There is a strong theme of the end of humanity in Yudkowsky's writings.
He makes the argument that a more intelligent entity will be better
able to determine what is good and moral than we humans are since, of course,
it is more intelligent. If such an entity claimed that the proper thing to do
with humans was to destroy all of us then we should let it. After all, the
fact that we not only don't, but literally can't understand
the reasons for it shouldn't be relevant to whether such a genocide is the right
Given that he views it as unavoidable, Yudkowsky has devoted himself
to making it happen as soon as possible. He is trying to create a
bootstrapping artificial intelligence and to thus trigger his Singularity.

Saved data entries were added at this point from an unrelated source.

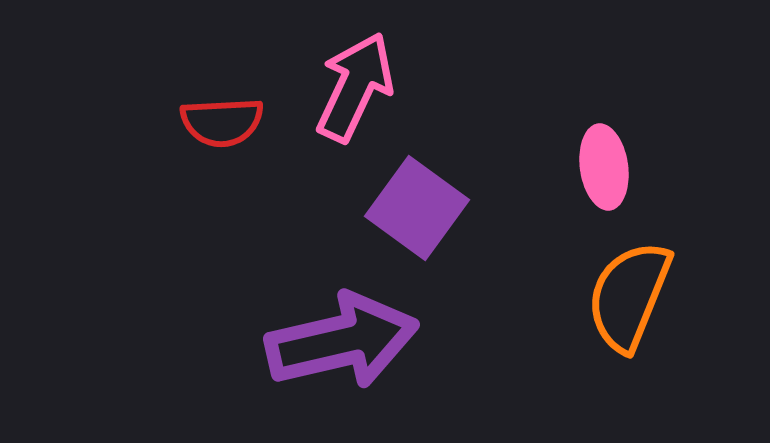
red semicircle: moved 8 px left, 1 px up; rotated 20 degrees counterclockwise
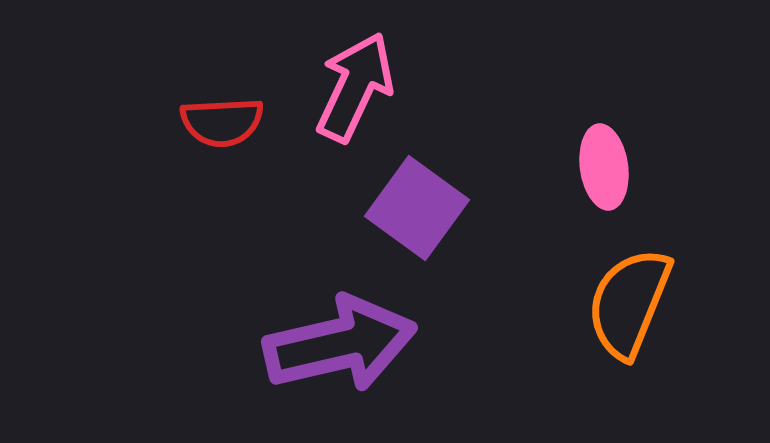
orange semicircle: moved 7 px down
purple arrow: moved 2 px left, 3 px down
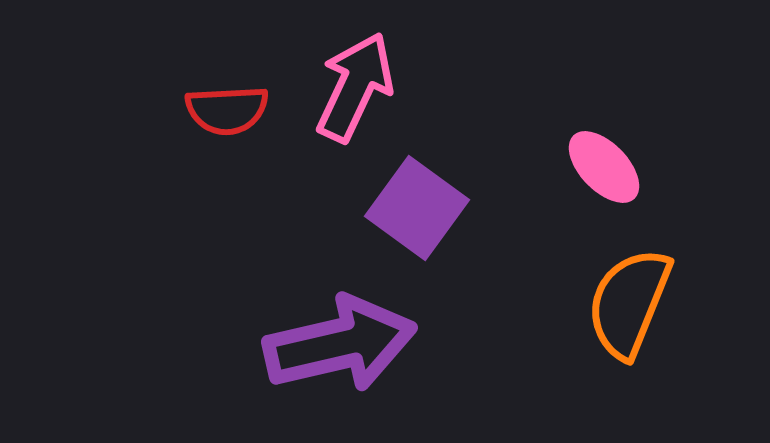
red semicircle: moved 5 px right, 12 px up
pink ellipse: rotated 36 degrees counterclockwise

Bill Joy is the most visible of the Singularity detractors. While
he believes that it is coming, he doesn't like it and wants it
stopped. He argued this point in a 2000 Wired magazine article, Why the Future Doesn't Need Us? He believes, much like Yudkowsky, that coming
technological changes are going to result in the end of humanity. To
avoid this Joy has, in effect, proposed the creation of an enormous police state
charged with preventing advances in certain fields of science by whatever
means are necessary.
While his written proposals fall short of explicitly sanctioning a police state and restrictions upon the freedoms of thought and speech, it is easy to see that this is what he proposes. He calls for "relinquishment" of robotic, biological, and nanoscale technologies and research on a global basis are unrealizable in the absence of a global police state or in the presence of freedoms of speech, press, or assembly (essentially in the presence of the freedom to communicate). For Joy's program to be successful it is not enough that the majority of the world's people cease research and development in these areas. If even a small number of people continue to work in these fields the breakthroughs in our knowledge that Joy fears so greatly will come. To implement Joy's relinquishment strategy will require that these people be identified and prevented from performing their research.
Like nuclear non-proliferation, this is a policy that is guaranteed to fail eventually. Once the apple of knowledge has been bitten no amount of brutality or repression will be able to undo the effects. Even in the most brutal police state imaginable relinquishment is an impossible goal, and to advocate or pursue it is to endorse the destruction of countless lives for no long-term benefit.